Failure Modes & Debugging
| Symptom | Exact message (abridged) | Root cause | Resolution |
|---|---|---|---|
| Composition fails | Enum type "OrderStatus" has incompatible values across subgraphs |
An enum used in both positions has divergent value sets | Align the SDL value sets; deploy together or use phased deprecation |
| Runtime serialisation error | Enum "OrderStatus" cannot represent value: "PENDING_V2" |
A resolver returns a value not in the composed enum | Normalise at the resolver boundary (Step 3); add the value to all subgraphs first |
@requires field is null |
no error, silent null | The router cannot map an incoming enum value to the expected type | Confirm the value exists in every subgraph in the resolution path |
| Cache hit rate drops | none — observed in metrics | Two subgraphs emit different strings for one logical state | Canonicalise enum values before they reach the router’s entity cache |
| Breaking change on deploy | UnknownEnumValue for clients |
A value was removed before clients migrated | Re-add the value with @deprecated; run a phased rollout |
Frequently Asked Questions
Can subgraphs define different enum values for the same type?
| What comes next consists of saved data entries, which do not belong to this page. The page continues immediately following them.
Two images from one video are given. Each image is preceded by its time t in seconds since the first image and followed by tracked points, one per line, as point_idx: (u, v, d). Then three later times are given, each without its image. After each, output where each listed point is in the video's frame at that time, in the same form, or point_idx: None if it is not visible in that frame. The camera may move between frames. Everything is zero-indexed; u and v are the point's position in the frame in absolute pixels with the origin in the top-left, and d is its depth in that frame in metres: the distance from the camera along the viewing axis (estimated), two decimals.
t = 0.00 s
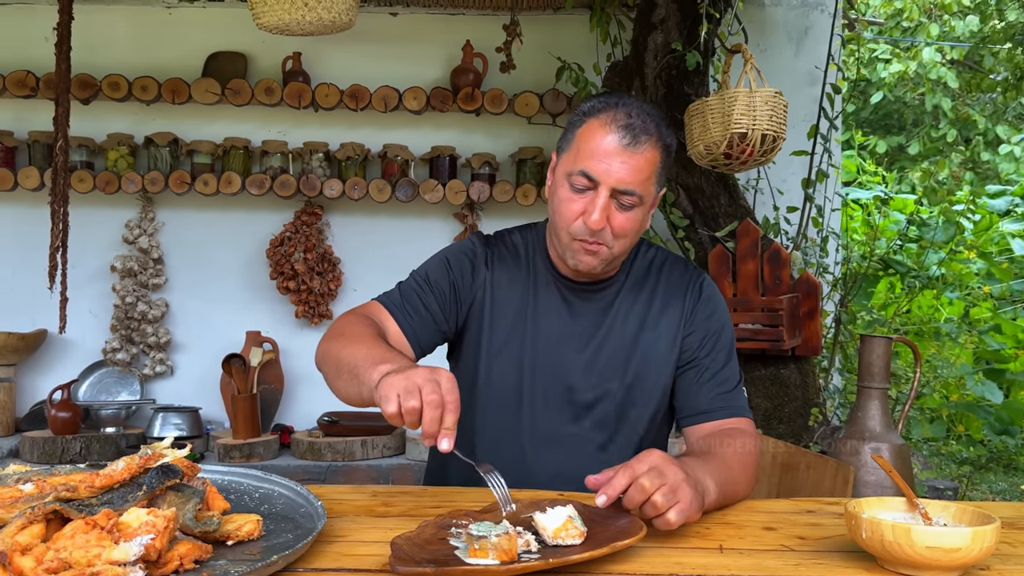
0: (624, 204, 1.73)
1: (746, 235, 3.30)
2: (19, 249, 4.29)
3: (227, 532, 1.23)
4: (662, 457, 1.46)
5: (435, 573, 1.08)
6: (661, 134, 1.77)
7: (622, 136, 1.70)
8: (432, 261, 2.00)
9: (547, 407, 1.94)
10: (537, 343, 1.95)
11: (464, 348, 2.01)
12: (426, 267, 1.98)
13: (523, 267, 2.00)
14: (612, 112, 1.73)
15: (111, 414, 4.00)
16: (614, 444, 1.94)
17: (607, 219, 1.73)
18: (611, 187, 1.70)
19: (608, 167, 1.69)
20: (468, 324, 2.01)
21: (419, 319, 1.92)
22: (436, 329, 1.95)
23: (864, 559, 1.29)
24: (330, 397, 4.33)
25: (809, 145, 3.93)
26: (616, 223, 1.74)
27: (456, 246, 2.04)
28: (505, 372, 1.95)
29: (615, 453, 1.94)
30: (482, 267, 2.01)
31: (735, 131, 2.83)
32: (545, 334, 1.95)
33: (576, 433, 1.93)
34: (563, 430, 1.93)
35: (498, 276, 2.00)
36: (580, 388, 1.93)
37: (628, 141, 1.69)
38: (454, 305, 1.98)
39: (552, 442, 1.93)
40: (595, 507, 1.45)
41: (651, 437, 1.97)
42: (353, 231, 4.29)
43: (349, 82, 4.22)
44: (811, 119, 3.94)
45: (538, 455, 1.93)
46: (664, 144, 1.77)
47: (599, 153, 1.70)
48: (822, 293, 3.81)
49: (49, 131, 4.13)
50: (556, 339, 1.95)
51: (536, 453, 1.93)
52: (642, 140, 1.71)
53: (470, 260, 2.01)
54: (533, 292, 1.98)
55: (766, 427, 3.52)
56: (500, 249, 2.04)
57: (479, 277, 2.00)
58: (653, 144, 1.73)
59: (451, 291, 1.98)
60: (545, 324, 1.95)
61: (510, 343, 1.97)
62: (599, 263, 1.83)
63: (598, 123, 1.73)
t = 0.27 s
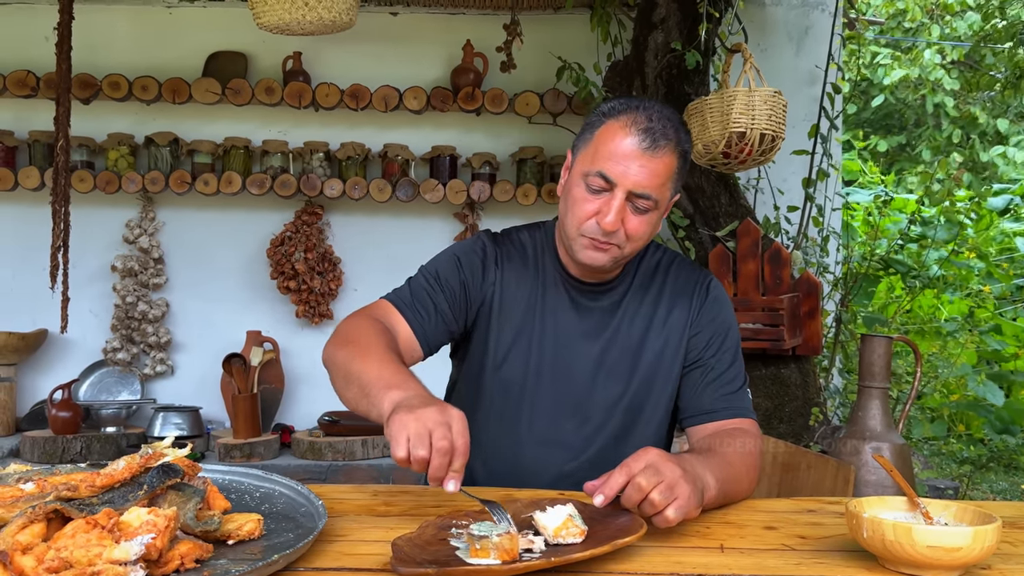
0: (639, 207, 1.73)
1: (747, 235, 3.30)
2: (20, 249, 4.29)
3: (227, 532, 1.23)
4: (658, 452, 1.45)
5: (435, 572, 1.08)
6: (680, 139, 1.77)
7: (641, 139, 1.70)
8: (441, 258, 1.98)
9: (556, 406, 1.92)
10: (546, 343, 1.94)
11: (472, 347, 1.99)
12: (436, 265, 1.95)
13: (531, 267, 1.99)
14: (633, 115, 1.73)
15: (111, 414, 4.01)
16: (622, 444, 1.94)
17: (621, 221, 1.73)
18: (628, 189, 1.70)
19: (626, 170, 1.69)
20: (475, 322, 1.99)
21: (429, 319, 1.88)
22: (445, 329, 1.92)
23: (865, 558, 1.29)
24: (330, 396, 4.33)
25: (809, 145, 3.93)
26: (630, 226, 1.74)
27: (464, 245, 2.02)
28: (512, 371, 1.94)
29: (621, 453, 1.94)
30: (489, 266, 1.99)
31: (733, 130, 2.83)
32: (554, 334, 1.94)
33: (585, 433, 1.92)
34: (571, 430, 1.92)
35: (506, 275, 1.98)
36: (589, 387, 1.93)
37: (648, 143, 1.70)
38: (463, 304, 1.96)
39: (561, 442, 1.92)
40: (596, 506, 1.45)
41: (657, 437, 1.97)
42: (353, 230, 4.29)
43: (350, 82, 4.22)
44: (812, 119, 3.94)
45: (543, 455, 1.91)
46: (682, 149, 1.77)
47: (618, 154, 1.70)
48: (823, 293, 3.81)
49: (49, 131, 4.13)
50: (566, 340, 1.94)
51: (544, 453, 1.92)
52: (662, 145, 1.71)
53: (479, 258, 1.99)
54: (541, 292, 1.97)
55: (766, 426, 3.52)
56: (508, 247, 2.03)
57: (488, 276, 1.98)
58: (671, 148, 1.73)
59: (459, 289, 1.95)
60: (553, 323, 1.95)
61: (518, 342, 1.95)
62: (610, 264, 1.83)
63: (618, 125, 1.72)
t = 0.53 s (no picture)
0: (643, 206, 1.73)
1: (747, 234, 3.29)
2: (21, 249, 4.29)
3: (230, 531, 1.23)
4: (659, 451, 1.45)
5: (438, 570, 1.08)
6: (686, 138, 1.76)
7: (647, 137, 1.69)
8: (443, 262, 1.98)
9: (560, 407, 1.92)
10: (550, 344, 1.94)
11: (475, 348, 1.98)
12: (437, 270, 1.95)
13: (534, 268, 1.99)
14: (639, 113, 1.73)
15: (112, 414, 4.00)
16: (626, 444, 1.94)
17: (625, 220, 1.73)
18: (632, 188, 1.70)
19: (631, 168, 1.69)
20: (478, 324, 1.99)
21: (429, 327, 1.88)
22: (447, 332, 1.92)
23: (868, 557, 1.29)
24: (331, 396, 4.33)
25: (810, 144, 3.93)
26: (633, 225, 1.75)
27: (466, 247, 2.02)
28: (516, 373, 1.93)
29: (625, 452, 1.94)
30: (493, 267, 1.99)
31: (731, 129, 2.83)
32: (558, 335, 1.94)
33: (589, 433, 1.92)
34: (576, 431, 1.92)
35: (509, 276, 1.98)
36: (594, 387, 1.93)
37: (653, 143, 1.69)
38: (466, 307, 1.96)
39: (566, 442, 1.92)
40: (597, 505, 1.45)
41: (662, 437, 1.97)
42: (354, 230, 4.29)
43: (350, 81, 4.22)
44: (812, 118, 3.94)
45: (549, 456, 1.91)
46: (688, 148, 1.77)
47: (622, 153, 1.69)
48: (824, 292, 3.81)
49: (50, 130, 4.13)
50: (570, 340, 1.94)
51: (549, 454, 1.91)
52: (667, 144, 1.70)
53: (481, 260, 1.99)
54: (544, 293, 1.96)
55: (768, 425, 3.52)
56: (511, 248, 2.03)
57: (490, 278, 1.98)
58: (677, 146, 1.73)
59: (461, 292, 1.95)
60: (557, 324, 1.95)
61: (522, 342, 1.95)
62: (613, 263, 1.83)
63: (623, 123, 1.72)
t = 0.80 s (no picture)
0: (644, 207, 1.73)
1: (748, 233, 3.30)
2: (22, 249, 4.29)
3: (230, 530, 1.23)
4: (657, 449, 1.45)
5: (438, 569, 1.08)
6: (688, 139, 1.77)
7: (649, 138, 1.69)
8: (442, 260, 1.98)
9: (559, 405, 1.92)
10: (549, 342, 1.94)
11: (474, 346, 1.98)
12: (436, 268, 1.96)
13: (534, 267, 1.99)
14: (641, 115, 1.73)
15: (113, 414, 4.01)
16: (625, 442, 1.94)
17: (626, 221, 1.73)
18: (634, 189, 1.69)
19: (633, 169, 1.68)
20: (477, 323, 1.99)
21: (427, 323, 1.89)
22: (443, 330, 1.92)
23: (868, 555, 1.29)
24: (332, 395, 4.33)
25: (811, 143, 3.93)
26: (634, 226, 1.74)
27: (466, 245, 2.02)
28: (516, 371, 1.93)
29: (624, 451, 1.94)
30: (492, 265, 1.99)
31: (731, 127, 2.83)
32: (558, 334, 1.94)
33: (588, 432, 1.92)
34: (575, 429, 1.92)
35: (509, 275, 1.98)
36: (593, 386, 1.93)
37: (655, 144, 1.69)
38: (465, 305, 1.96)
39: (564, 441, 1.92)
40: (598, 504, 1.45)
41: (661, 436, 1.96)
42: (354, 229, 4.29)
43: (351, 81, 4.21)
44: (813, 117, 3.94)
45: (548, 455, 1.91)
46: (689, 149, 1.77)
47: (625, 153, 1.69)
48: (825, 290, 3.81)
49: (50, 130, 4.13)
50: (569, 339, 1.94)
51: (547, 452, 1.91)
52: (669, 145, 1.70)
53: (481, 259, 1.99)
54: (544, 291, 1.96)
55: (768, 424, 3.52)
56: (511, 247, 2.03)
57: (489, 277, 1.98)
58: (678, 148, 1.73)
59: (460, 290, 1.95)
60: (556, 323, 1.94)
61: (521, 341, 1.95)
62: (613, 263, 1.83)
63: (626, 124, 1.72)
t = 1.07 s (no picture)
0: (646, 208, 1.73)
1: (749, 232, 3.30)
2: (23, 249, 4.30)
3: (231, 530, 1.23)
4: (657, 450, 1.45)
5: (438, 569, 1.08)
6: (689, 141, 1.77)
7: (650, 139, 1.69)
8: (443, 261, 1.98)
9: (560, 405, 1.92)
10: (551, 343, 1.94)
11: (476, 347, 1.98)
12: (438, 269, 1.95)
13: (535, 268, 1.99)
14: (643, 116, 1.73)
15: (114, 414, 4.01)
16: (626, 442, 1.94)
17: (628, 222, 1.73)
18: (636, 190, 1.69)
19: (635, 170, 1.68)
20: (479, 324, 1.99)
21: (430, 325, 1.88)
22: (446, 331, 1.91)
23: (868, 554, 1.29)
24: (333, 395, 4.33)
25: (811, 141, 3.92)
26: (636, 227, 1.74)
27: (467, 246, 2.02)
28: (517, 372, 1.93)
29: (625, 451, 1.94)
30: (493, 266, 1.99)
31: (734, 127, 2.83)
32: (559, 334, 1.94)
33: (589, 431, 1.92)
34: (576, 429, 1.92)
35: (509, 275, 1.98)
36: (594, 387, 1.93)
37: (657, 145, 1.69)
38: (466, 306, 1.96)
39: (565, 441, 1.92)
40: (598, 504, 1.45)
41: (662, 435, 1.97)
42: (355, 229, 4.29)
43: (351, 80, 4.21)
44: (814, 115, 3.94)
45: (550, 456, 1.91)
46: (691, 150, 1.77)
47: (627, 154, 1.69)
48: (826, 289, 3.81)
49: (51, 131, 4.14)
50: (570, 339, 1.94)
51: (549, 452, 1.91)
52: (671, 146, 1.70)
53: (482, 260, 1.99)
54: (545, 292, 1.96)
55: (769, 423, 3.51)
56: (512, 247, 2.02)
57: (490, 278, 1.98)
58: (680, 149, 1.73)
59: (462, 292, 1.95)
60: (557, 323, 1.94)
61: (522, 342, 1.95)
62: (614, 264, 1.83)
63: (627, 125, 1.72)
It depends on usage. For an enum used purely as an output type, composition takes the union of all subgraph values; for input-only it takes the intersection; for an enum used in both positions the value sets must be identical or composition fails. Because most status-style enums end up in both positions, the safe rule is to declare identical values everywhere and enforce it in CI.
Do enums need the @shareable directive in Federation v2?
No. @shareable applies only to object type fields that more than one subgraph can resolve. Enums are reconciled by their value sets directly, so they are never marked @shareable — declaring them with matching values is sufficient.
How do I safely deprecate an enum value in a federated graph?
Mark the value with @deprecated(reason: "…"), keep it in every subgraph’s SDL until telemetry shows no active references, optionally add a resolver fallback that maps it to a successor, and remove it only during a coordinated composition. The end-to-end procedure is documented in handling enum value deprecation across subgraphs.
Does sharing enums through a monorepo package hurt subgraph independence?
Yes — it couples deploys, because a package change can force every dependent service to redeploy. Mitigate it with strict semantic versioning and explicit dependency bumps, or move to a registry-driven code-generation model that keeps a single source of truth while letting each service build independently.
What happens if an enum is only used in one subgraph?
Then it is a local type with no synchronisation requirement and composes trivially. It only becomes a shared contract once a second subgraph declares the same enum or it surfaces in the composed supergraph schema, at which point the value-set rules apply.